■ **ASSIGNED TASK**
The listing that follows should be copied in full and exactly, with no pictures.

■ **RECORDS SHOWN**
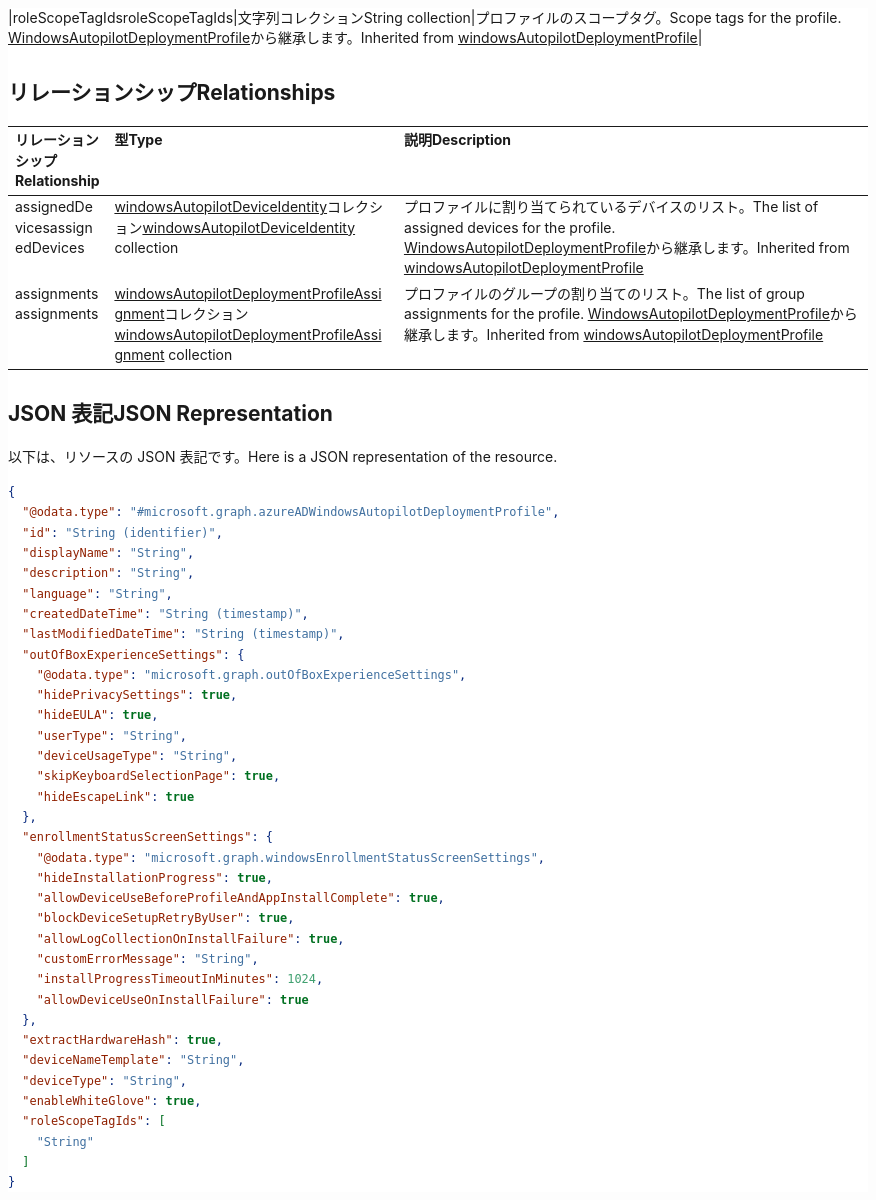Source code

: |<span data-ttu-id="1f504-173">roleScopeTagIds</span><span class="sxs-lookup"><span data-stu-id="1f504-173">roleScopeTagIds</span></span>|<span data-ttu-id="1f504-174">文字列コレクション</span><span class="sxs-lookup"><span data-stu-id="1f504-174">String collection</span></span>|<span data-ttu-id="1f504-175">プロファイルのスコープタグ。</span><span class="sxs-lookup"><span data-stu-id="1f504-175">Scope tags for the profile.</span></span> <span data-ttu-id="1f504-176">[WindowsAutopilotDeploymentProfile](../resources/intune-enrollment-windowsautopilotdeploymentprofile.md)から継承します。</span><span class="sxs-lookup"><span data-stu-id="1f504-176">Inherited from [windowsAutopilotDeploymentProfile](../resources/intune-enrollment-windowsautopilotdeploymentprofile.md)</span></span>|

## <a name="relationships"></a><span data-ttu-id="1f504-177">リレーションシップ</span><span class="sxs-lookup"><span data-stu-id="1f504-177">Relationships</span></span>
|<span data-ttu-id="1f504-178">リレーションシップ</span><span class="sxs-lookup"><span data-stu-id="1f504-178">Relationship</span></span>|<span data-ttu-id="1f504-179">型</span><span class="sxs-lookup"><span data-stu-id="1f504-179">Type</span></span>|<span data-ttu-id="1f504-180">説明</span><span class="sxs-lookup"><span data-stu-id="1f504-180">Description</span></span>|
|:---|:---|:---|
|<span data-ttu-id="1f504-181">assignedDevices</span><span class="sxs-lookup"><span data-stu-id="1f504-181">assignedDevices</span></span>|<span data-ttu-id="1f504-182">[windowsAutopilotDeviceIdentity](../resources/intune-enrollment-windowsautopilotdeviceidentity.md)コレクション</span><span class="sxs-lookup"><span data-stu-id="1f504-182">[windowsAutopilotDeviceIdentity](../resources/intune-enrollment-windowsautopilotdeviceidentity.md) collection</span></span>|<span data-ttu-id="1f504-183">プロファイルに割り当てられているデバイスのリスト。</span><span class="sxs-lookup"><span data-stu-id="1f504-183">The list of assigned devices for the profile.</span></span> <span data-ttu-id="1f504-184">[WindowsAutopilotDeploymentProfile](../resources/intune-enrollment-windowsautopilotdeploymentprofile.md)から継承します。</span><span class="sxs-lookup"><span data-stu-id="1f504-184">Inherited from [windowsAutopilotDeploymentProfile](../resources/intune-enrollment-windowsautopilotdeploymentprofile.md)</span></span>|
|<span data-ttu-id="1f504-185">assignments</span><span class="sxs-lookup"><span data-stu-id="1f504-185">assignments</span></span>|<span data-ttu-id="1f504-186">[windowsAutopilotDeploymentProfileAssignment](../resources/intune-enrollment-windowsautopilotdeploymentprofileassignment.md)コレクション</span><span class="sxs-lookup"><span data-stu-id="1f504-186">[windowsAutopilotDeploymentProfileAssignment](../resources/intune-enrollment-windowsautopilotdeploymentprofileassignment.md) collection</span></span>|<span data-ttu-id="1f504-187">プロファイルのグループの割り当てのリスト。</span><span class="sxs-lookup"><span data-stu-id="1f504-187">The list of group assignments for the profile.</span></span> <span data-ttu-id="1f504-188">[WindowsAutopilotDeploymentProfile](../resources/intune-enrollment-windowsautopilotdeploymentprofile.md)から継承します。</span><span class="sxs-lookup"><span data-stu-id="1f504-188">Inherited from [windowsAutopilotDeploymentProfile](../resources/intune-enrollment-windowsautopilotdeploymentprofile.md)</span></span>|

## <a name="json-representation"></a><span data-ttu-id="1f504-189">JSON 表記</span><span class="sxs-lookup"><span data-stu-id="1f504-189">JSON Representation</span></span>
<span data-ttu-id="1f504-190">以下は、リソースの JSON 表記です。</span><span class="sxs-lookup"><span data-stu-id="1f504-190">Here is a JSON representation of the resource.</span></span>

``` json
{
  "@odata.type": "#microsoft.graph.azureADWindowsAutopilotDeploymentProfile",
  "id": "String (identifier)",
  "displayName": "String",
  "description": "String",
  "language": "String",
  "createdDateTime": "String (timestamp)",
  "lastModifiedDateTime": "String (timestamp)",
  "outOfBoxExperienceSettings": {
    "@odata.type": "microsoft.graph.outOfBoxExperienceSettings",
    "hidePrivacySettings": true,
    "hideEULA": true,
    "userType": "String",
    "deviceUsageType": "String",
    "skipKeyboardSelectionPage": true,
    "hideEscapeLink": true
  },
  "enrollmentStatusScreenSettings": {
    "@odata.type": "microsoft.graph.windowsEnrollmentStatusScreenSettings",
    "hideInstallationProgress": true,
    "allowDeviceUseBeforeProfileAndAppInstallComplete": true,
    "blockDeviceSetupRetryByUser": true,
    "allowLogCollectionOnInstallFailure": true,
    "customErrorMessage": "String",
    "installProgressTimeoutInMinutes": 1024,
    "allowDeviceUseOnInstallFailure": true
  },
  "extractHardwareHash": true,
  "deviceNameTemplate": "String",
  "deviceType": "String",
  "enableWhiteGlove": true,
  "roleScopeTagIds": [
    "String"
  ]
}
```



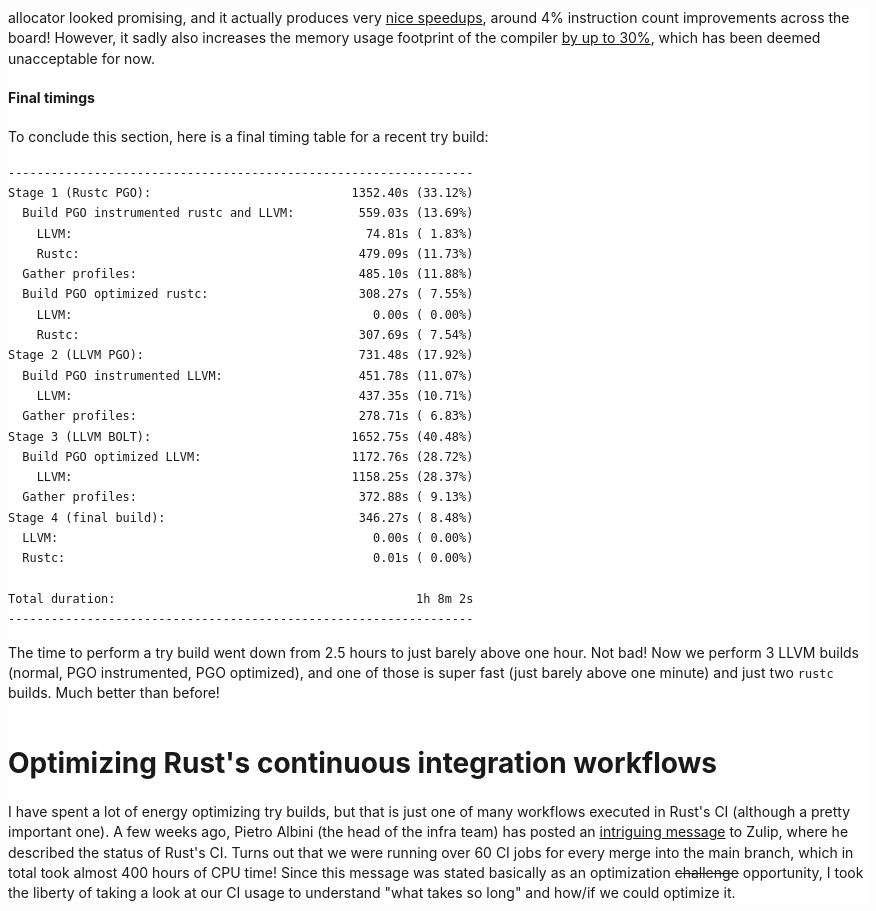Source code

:   allocator looked promising, and it actually produces very [nice speedups](https://perf.rust-lang.org/compare.html?start=15d7556de9babe4c1d8f367de1b827494782bd92&end=3730639d7f06cd606b6fd0cda3eeef8e107f63e1&stat=instructions:u),
  around 4% instruction count improvements across the board! However, it sadly also increases the
  memory usage footprint of the compiler [by up to 30%](https://perf.rust-lang.org/compare.html?start=15d7556de9babe4c1d8f367de1b827494782bd92&end=3730639d7f06cd606b6fd0cda3eeef8e107f63e1&stat=max-rss),
  which has been deemed unacceptable for now.

#### Final timings
To conclude this section, here is a final timing table for a recent try build:
```
-----------------------------------------------------------------
Stage 1 (Rustc PGO):                            1352.40s (33.12%)
  Build PGO instrumented rustc and LLVM:         559.03s (13.69%)
    LLVM:                                         74.81s ( 1.83%)
    Rustc:                                       479.09s (11.73%)
  Gather profiles:                               485.10s (11.88%)
  Build PGO optimized rustc:                     308.27s ( 7.55%)
    LLVM:                                          0.00s ( 0.00%)
    Rustc:                                       307.69s ( 7.54%)
Stage 2 (LLVM PGO):                              731.48s (17.92%)
  Build PGO instrumented LLVM:                   451.78s (11.07%)
    LLVM:                                        437.35s (10.71%)
  Gather profiles:                               278.71s ( 6.83%)
Stage 3 (LLVM BOLT):                            1652.75s (40.48%)
  Build PGO optimized LLVM:                     1172.76s (28.72%)
    LLVM:                                       1158.25s (28.37%)
  Gather profiles:                               372.88s ( 9.13%)
Stage 4 (final build):                           346.27s ( 8.48%)
  LLVM:                                            0.00s ( 0.00%)
  Rustc:                                           0.01s ( 0.00%)

Total duration:                                          1h 8m 2s
-----------------------------------------------------------------
```
The time to perform a try build went down from 2.5 hours to just barely above one hour. Not bad!
Now we perform 3 LLVM builds (normal, PGO instrumented, PGO optimized), and one of those is super fast
(just barely above one minute) and just two `rustc` builds. Much better than before!

# Optimizing Rust's continuous integration workflows
I have spent a lot of energy optimizing try builds, but that is just one of many workflows executed
in Rust's CI (although a pretty important one). A few weeks ago, Pietro Albini (the head of the
infra team) has posted an
[intriguing message](https://rust-lang.zulipchat.com/#narrow/stream/242791-t-infra/topic/CI.20usage/near/366106613)
to Zulip, where he described the status of Rust's CI. Turns out that we were running over 60 CI jobs
for every merge into the main branch, which in total took almost 400 hours of CPU time! Since this
message was stated basically as an optimization ~~challenge~~ opportunity, I took the liberty of taking
a look at our CI usage to understand "what takes so long" and how/if we could optimize it.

■ **TASK RESULT**
Source code

: |<span data-ttu-id="1f504-173">roleScopeTagIds</span><span class="sxs-lookup"><span data-stu-id="1f504-173">roleScopeTagIds</span></span>|<span data-ttu-id="1f504-174">文字列コレクション</span><span class="sxs-lookup"><span data-stu-id="1f504-174">String collection</span></span>|<span data-ttu-id="1f504-175">プロファイルのスコープタグ。</span><span class="sxs-lookup"><span data-stu-id="1f504-175">Scope tags for the profile.</span></span> <span data-ttu-id="1f504-176">[WindowsAutopilotDeploymentProfile](../resources/intune-enrollment-windowsautopilotdeploymentprofile.md)から継承します。</span><span class="sxs-lookup"><span data-stu-id="1f504-176">Inherited from [windowsAutopilotDeploymentProfile](../resources/intune-enrollment-windowsautopilotdeploymentprofile.md)</span></span>|

## <a name="relationships"></a><span data-ttu-id="1f504-177">リレーションシップ</span><span class="sxs-lookup"><span data-stu-id="1f504-177">Relationships</span></span>
|<span data-ttu-id="1f504-178">リレーションシップ</span><span class="sxs-lookup"><span data-stu-id="1f504-178">Relationship</span></span>|<span data-ttu-id="1f504-179">型</span><span class="sxs-lookup"><span data-stu-id="1f504-179">Type</span></span>|<span data-ttu-id="1f504-180">説明</span><span class="sxs-lookup"><span data-stu-id="1f504-180">Description</span></span>|
|:---|:---|:---|
|<span data-ttu-id="1f504-181">assignedDevices</span><span class="sxs-lookup"><span data-stu-id="1f504-181">assignedDevices</span></span>|<span data-ttu-id="1f504-182">[windowsAutopilotDeviceIdentity](../resources/intune-enrollment-windowsautopilotdeviceidentity.md)コレクション</span><span class="sxs-lookup"><span data-stu-id="1f504-182">[windowsAutopilotDeviceIdentity](../resources/intune-enrollment-windowsautopilotdeviceidentity.md) collection</span></span>|<span data-ttu-id="1f504-183">プロファイルに割り当てられているデバイスのリスト。</span><span class="sxs-lookup"><span data-stu-id="1f504-183">The list of assigned devices for the profile.</span></span> <span data-ttu-id="1f504-184">[WindowsAutopilotDeploymentProfile](../resources/intune-enrollment-windowsautopilotdeploymentprofile.md)から継承します。</span><span class="sxs-lookup"><span data-stu-id="1f504-184">Inherited from [windowsAutopilotDeploymentProfile](../resources/intune-enrollment-windowsautopilotdeploymentprofile.md)</span></span>|
|<span data-ttu-id="1f504-185">assignments</span><span class="sxs-lookup"><span data-stu-id="1f504-185">assignments</span></span>|<span data-ttu-id="1f504-186">[windowsAutopilotDeploymentProfileAssignment](../resources/intune-enrollment-windowsautopilotdeploymentprofileassignment.md)コレクション</span><span class="sxs-lookup"><span data-stu-id="1f504-186">[windowsAutopilotDeploymentProfileAssignment](../resources/intune-enrollment-windowsautopilotdeploymentprofileassignment.md) collection</span></span>|<span data-ttu-id="1f504-187">プロファイルのグループの割り当てのリスト。</span><span class="sxs-lookup"><span data-stu-id="1f504-187">The list of group assignments for the profile.</span></span> <span data-ttu-id="1f504-188">[WindowsAutopilotDeploymentProfile](../resources/intune-enrollment-windowsautopilotdeploymentprofile.md)から継承します。</span><span class="sxs-lookup"><span data-stu-id="1f504-188">Inherited from [windowsAutopilotDeploymentProfile](../resources/intune-enrollment-windowsautopilotdeploymentprofile.md)</span></span>|

## <a name="json-representation"></a><span data-ttu-id="1f504-189">JSON 表記</span><span class="sxs-lookup"><span data-stu-id="1f504-189">JSON Representation</span></span>
<span data-ttu-id="1f504-190">以下は、リソースの JSON 表記です。</span><span class="sxs-lookup"><span data-stu-id="1f504-190">Here is a JSON representation of the resource.</span></span>

``` json
{
  "@odata.type": "#microsoft.graph.azureADWindowsAutopilotDeploymentProfile",
  "id": "String (identifier)",
  "displayName": "String",
  "description": "String",
  "language": "String",
  "createdDateTime": "String (timestamp)",
  "lastModifiedDateTime": "String (timestamp)",
  "outOfBoxExperienceSettings": {
    "@odata.type": "microsoft.graph.outOfBoxExperienceSettings",
    "hidePrivacySettings": true,
    "hideEULA": true,
    "userType": "String",
    "deviceUsageType": "String",
    "skipKeyboardSelectionPage": true,
    "hideEscapeLink": true
  },
  "enrollmentStatusScreenSettings": {
    "@odata.type": "microsoft.graph.windowsEnrollmentStatusScreenSettings",
    "hideInstallationProgress": true,
    "allowDeviceUseBeforeProfileAndAppInstallComplete": true,
    "blockDeviceSetupRetryByUser": true,
    "allowLogCollectionOnInstallFailure": true,
    "customErrorMessage": "String",
    "installProgressTimeoutInMinutes": 1024,
    "allowDeviceUseOnInstallFailure": true
  },
  "extractHardwareHash": true,
  "deviceNameTemplate": "String",
  "deviceType": "String",
  "enableWhiteGlove": true,
  "roleScopeTagIds": [
    "String"
  ]
}
```



Source code

:   allocator looked promising, and it actually produces very [nice speedups](https://perf.rust-lang.org/compare.html?start=15d7556de9babe4c1d8f367de1b827494782bd92&end=3730639d7f06cd606b6fd0cda3eeef8e107f63e1&stat=instructions:u),
  around 4% instruction count improvements across the board! However, it sadly also increases the
  memory usage footprint of the compiler [by up to 30%](https://perf.rust-lang.org/compare.html?start=15d7556de9babe4c1d8f367de1b827494782bd92&end=3730639d7f06cd606b6fd0cda3eeef8e107f63e1&stat=max-rss),
  which has been deemed unacceptable for now.

#### Final timings
To conclude this section, here is a final timing table for a recent try build:
```
-----------------------------------------------------------------
Stage 1 (Rustc PGO):                            1352.40s (33.12%)
  Build PGO instrumented rustc and LLVM:         559.03s (13.69%)
    LLVM:                                         74.81s ( 1.83%)
    Rustc:                                       479.09s (11.73%)
  Gather profiles:                               485.10s (11.88%)
  Build PGO optimized rustc:                     308.27s ( 7.55%)
    LLVM:                                          0.00s ( 0.00%)
    Rustc:                                       307.69s ( 7.54%)
Stage 2 (LLVM PGO):                              731.48s (17.92%)
  Build PGO instrumented LLVM:                   451.78s (11.07%)
    LLVM:                                        437.35s (10.71%)
  Gather profiles:                               278.71s ( 6.83%)
Stage 3 (LLVM BOLT):                            1652.75s (40.48%)
  Build PGO optimized LLVM:                     1172.76s (28.72%)
    LLVM:                                       1158.25s (28.37%)
  Gather profiles:                               372.88s ( 9.13%)
Stage 4 (final build):                           346.27s ( 8.48%)
  LLVM:                                            0.00s ( 0.00%)
  Rustc:                                           0.01s ( 0.00%)

Total duration:                                          1h 8m 2s
-----------------------------------------------------------------
```
The time to perform a try build went down from 2.5 hours to just barely above one hour. Not bad!
Now we perform 3 LLVM builds (normal, PGO instrumented, PGO optimized), and one of those is super fast
(just barely above one minute) and just two `rustc` builds. Much better than before!

# Optimizing Rust's continuous integration workflows
I have spent a lot of energy optimizing try builds, but that is just one of many workflows executed
in Rust's CI (although a pretty important one). A few weeks ago, Pietro Albini (the head of the
infra team) has posted an
[intriguing message](https://rust-lang.zulipchat.com/#narrow/stream/242791-t-infra/topic/CI.20usage/near/366106613)
to Zulip, where he described the status of Rust's CI. Turns out that we were running over 60 CI jobs
for every merge into the main branch, which in total took almost 400 hours of CPU time! Since this
message was stated basically as an optimization ~~challenge~~ opportunity, I took the liberty of taking
a look at our CI usage to understand "what takes so long" and how/if we could optimize it.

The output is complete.